● EXERCISE: In the records below, the line that contains "Send me an oriented 3D box for the seedling" marks the start. Copy it and each line after it through the end, exactly, without pictures.

+-------+

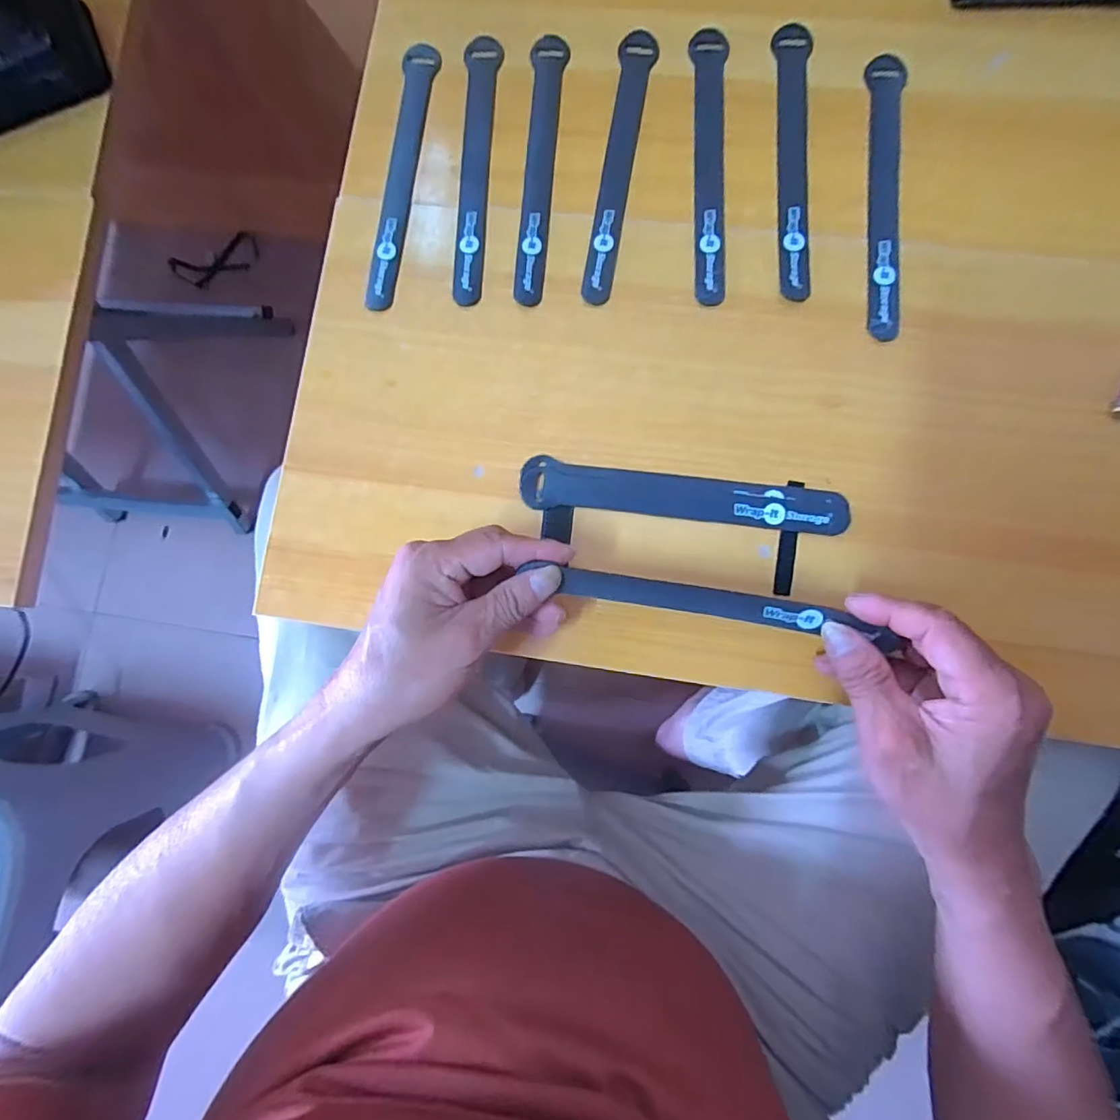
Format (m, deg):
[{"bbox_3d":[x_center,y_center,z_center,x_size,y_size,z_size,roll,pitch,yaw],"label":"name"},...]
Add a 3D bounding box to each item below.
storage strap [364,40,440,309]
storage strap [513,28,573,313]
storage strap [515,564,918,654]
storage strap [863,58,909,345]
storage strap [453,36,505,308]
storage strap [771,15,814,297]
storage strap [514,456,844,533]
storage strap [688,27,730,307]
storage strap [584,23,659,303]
[{"bbox_3d":[-0.111,-0.271,0.371,0.023,0.005,0.196,7,85,4],"label":"storage strap"},{"bbox_3d":[-0.013,-0.268,0.364,0.024,0.004,0.192,3,85,2],"label":"storage strap"},{"bbox_3d":[0.078,0.023,0.291,0.196,0.016,0.017,9,87,7],"label":"storage strap"},{"bbox_3d":[0.212,-0.238,0.347,0.022,0.004,0.193,3,84,7],"label":"storage strap"},{"bbox_3d":[-0.058,-0.273,0.367,0.024,0.004,0.197,1,85,4],"label":"storage strap"},{"bbox_3d":[0.155,-0.266,0.354,0.024,0.004,0.195,3,84,4],"label":"storage strap"},{"bbox_3d":[0.076,-0.039,0.335,0.197,0.011,0.031,8,85,5],"label":"storage strap"},{"bbox_3d":[0.100,-0.266,0.358,0.023,0.004,0.197,2,84,5],"label":"storage strap"},{"bbox_3d":[0.040,-0.268,0.362,0.025,0.004,0.196,8,85,1],"label":"storage strap"}]

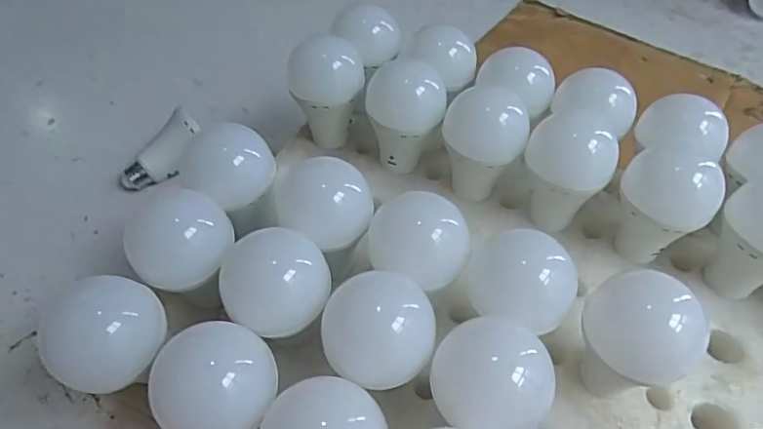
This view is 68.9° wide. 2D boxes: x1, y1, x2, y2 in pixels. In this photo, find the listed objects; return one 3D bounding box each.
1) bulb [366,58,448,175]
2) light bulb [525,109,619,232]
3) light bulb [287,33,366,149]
[{"bbox_3d":[0.020,-0.079,0.473,0.061,0.092,0.056,6,50,3],"label":"bulb"},{"bbox_3d":[0.145,-0.032,0.444,0.063,0.081,0.065,1,50,-1],"label":"light bulb"},{"bbox_3d":[-0.049,-0.104,0.490,0.066,0.094,0.059,-2,50,-4],"label":"light bulb"}]

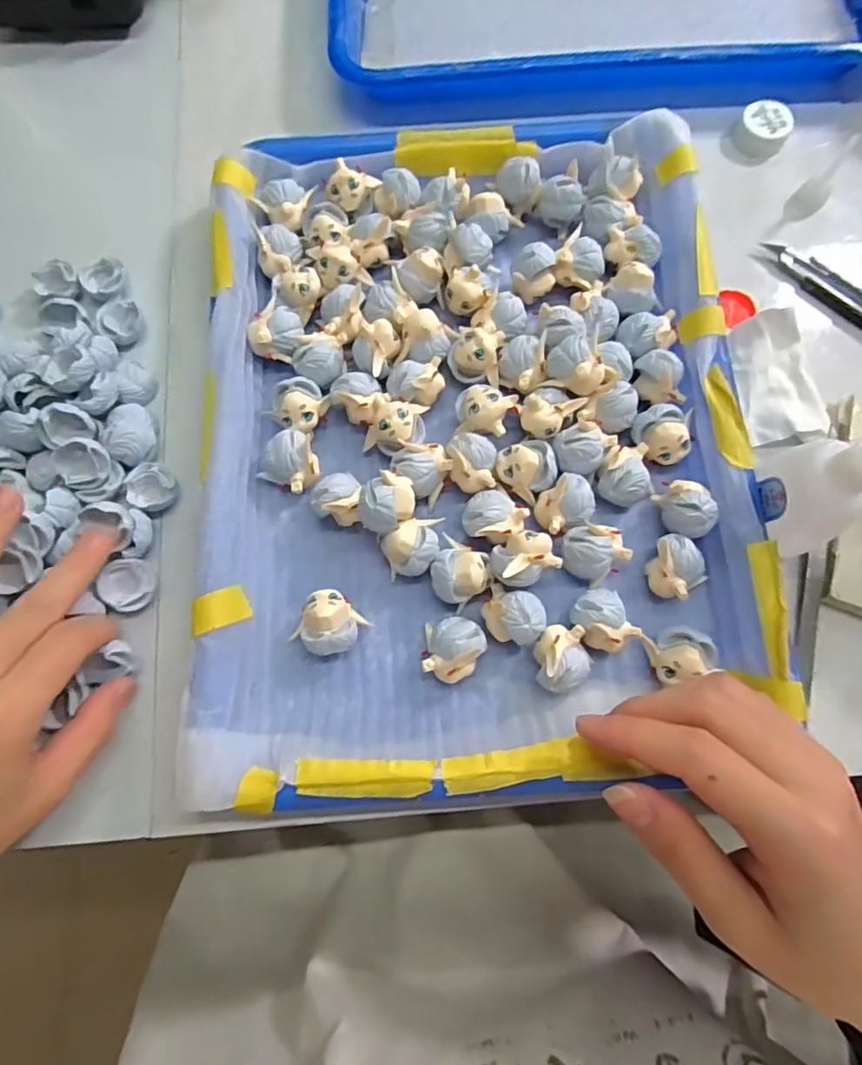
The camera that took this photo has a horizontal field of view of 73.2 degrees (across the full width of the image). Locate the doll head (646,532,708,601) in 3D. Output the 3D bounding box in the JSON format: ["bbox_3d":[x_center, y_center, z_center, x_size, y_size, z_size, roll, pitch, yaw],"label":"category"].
[{"bbox_3d":[0.110,0.016,0.265,0.026,0.021,0.025,0,76,2],"label":"doll head"}]

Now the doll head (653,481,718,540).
[{"bbox_3d":[0.119,-0.009,0.268,0.021,0.025,0.025,-9,75,0],"label":"doll head"}]

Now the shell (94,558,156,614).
[{"bbox_3d":[-0.141,0.025,0.272,0.022,0.010,0.023,0,76,2],"label":"shell"}]

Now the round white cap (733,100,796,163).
[{"bbox_3d":[0.193,-0.234,0.337,0.028,0.013,0.027,0,76,2],"label":"round white cap"}]

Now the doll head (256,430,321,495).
[{"bbox_3d":[-0.067,-0.032,0.278,0.025,0.020,0.027,0,76,2],"label":"doll head"}]

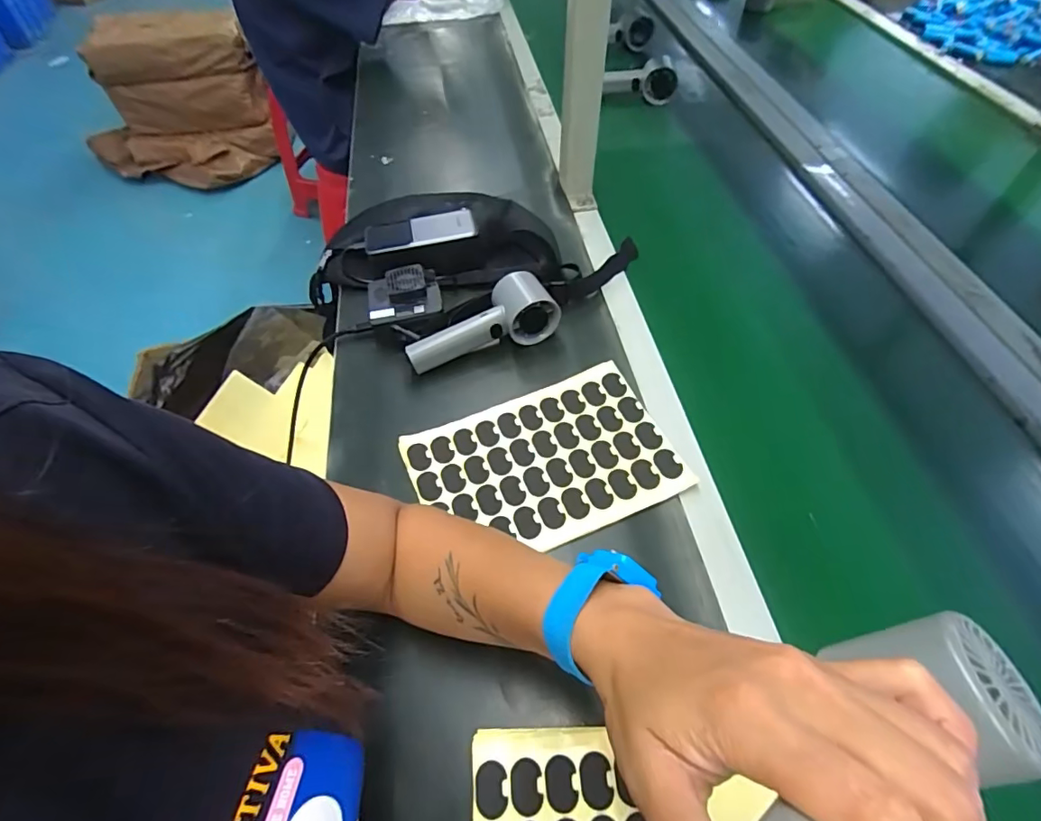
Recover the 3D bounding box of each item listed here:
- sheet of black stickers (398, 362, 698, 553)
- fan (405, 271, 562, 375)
[{"bbox_3d":[0.019,0.047,0.460,0.219,0.007,0.145,-21,56,-8],"label":"sheet of black stickers"},{"bbox_3d":[-0.042,-0.094,0.541,0.160,0.056,0.057,-17,55,-11],"label":"fan"}]

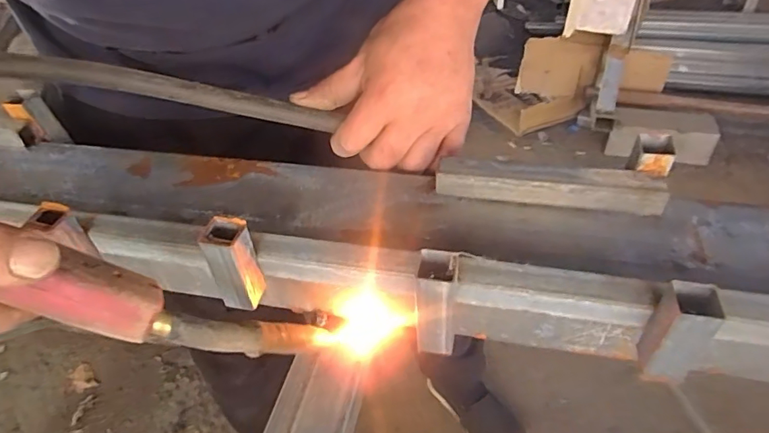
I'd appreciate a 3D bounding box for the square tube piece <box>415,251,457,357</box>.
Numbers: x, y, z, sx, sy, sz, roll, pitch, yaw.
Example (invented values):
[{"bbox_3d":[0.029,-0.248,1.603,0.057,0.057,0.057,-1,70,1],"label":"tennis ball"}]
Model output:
[{"bbox_3d":[0.028,0.047,0.277,0.021,0.068,0.025,1,42,7],"label":"square tube piece"}]

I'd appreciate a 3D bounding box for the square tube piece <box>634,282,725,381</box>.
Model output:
[{"bbox_3d":[0.145,0.058,0.248,0.022,0.055,0.022,7,43,13],"label":"square tube piece"}]

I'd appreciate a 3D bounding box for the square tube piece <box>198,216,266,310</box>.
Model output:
[{"bbox_3d":[-0.087,0.028,0.293,0.023,0.056,0.024,1,42,6],"label":"square tube piece"}]

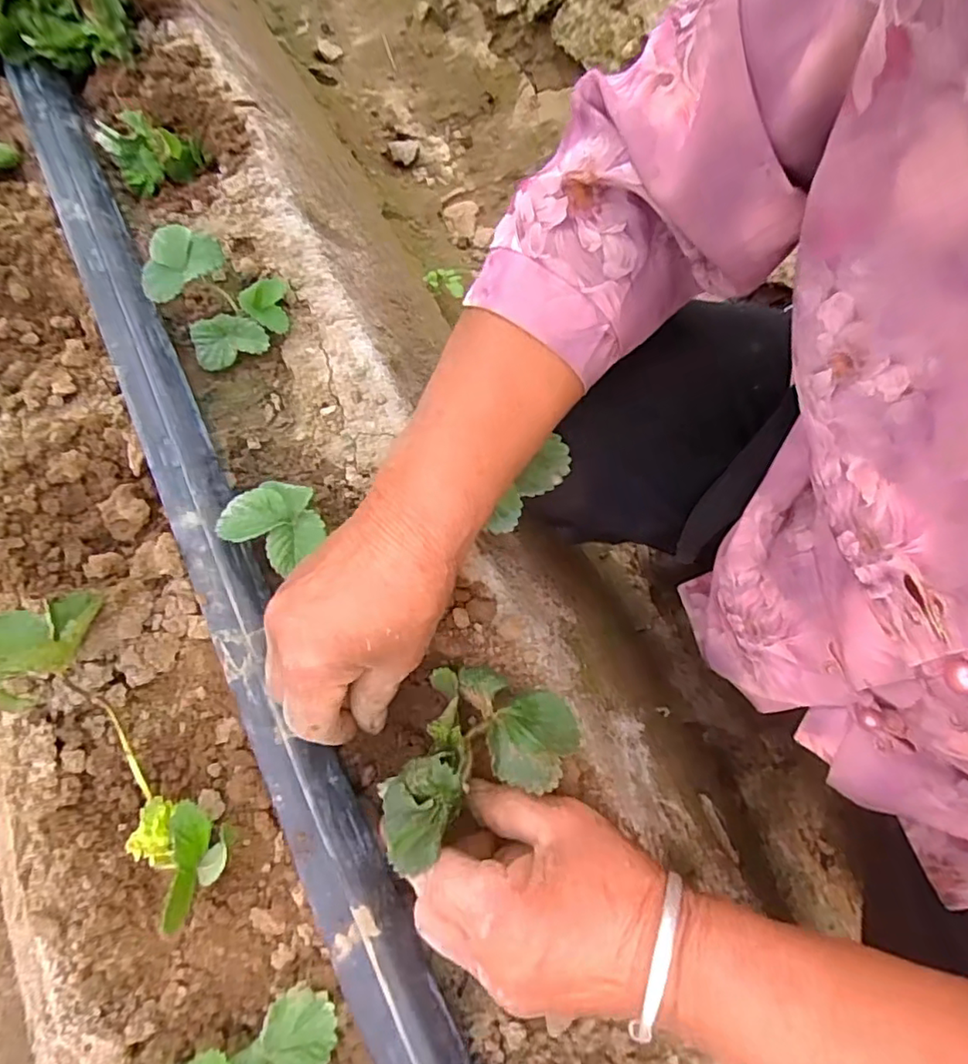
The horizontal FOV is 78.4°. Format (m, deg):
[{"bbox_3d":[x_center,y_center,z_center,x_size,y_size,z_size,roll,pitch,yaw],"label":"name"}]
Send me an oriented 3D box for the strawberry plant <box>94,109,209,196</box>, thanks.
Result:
[{"bbox_3d":[-0.241,-0.280,0.436,0.063,0.037,0.042,-27,72,-12],"label":"strawberry plant"}]

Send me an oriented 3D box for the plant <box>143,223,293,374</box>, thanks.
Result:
[{"bbox_3d":[-0.170,-0.153,0.382,0.072,0.057,0.073,1,69,-2],"label":"plant"}]

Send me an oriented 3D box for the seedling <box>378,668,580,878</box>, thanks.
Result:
[{"bbox_3d":[-0.004,0.114,0.282,0.076,0.042,0.093,21,72,7],"label":"seedling"}]

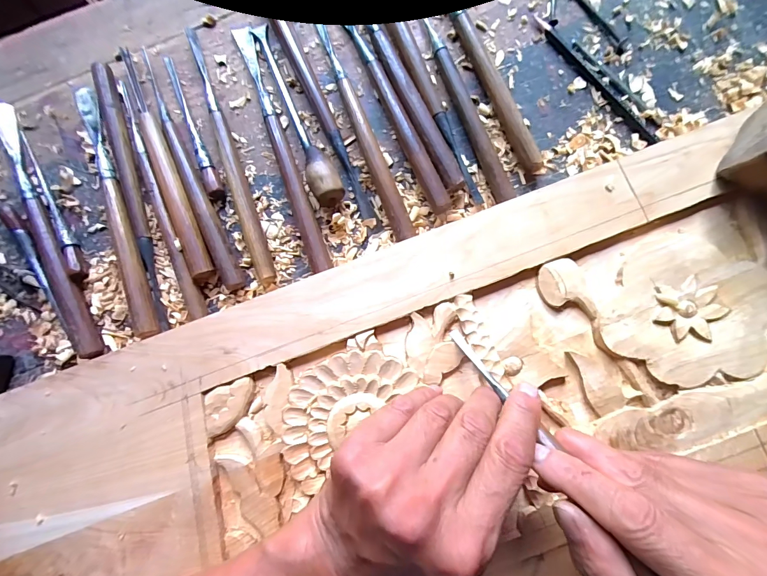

+-------+

● OUTPUT FOR THIS TASK:
Send me an oriented 3D box for the seedling <box>378,668,580,878</box>, thanks.
Result:
[{"bbox_3d":[-0.004,0.114,0.282,0.076,0.042,0.093,21,72,7],"label":"seedling"}]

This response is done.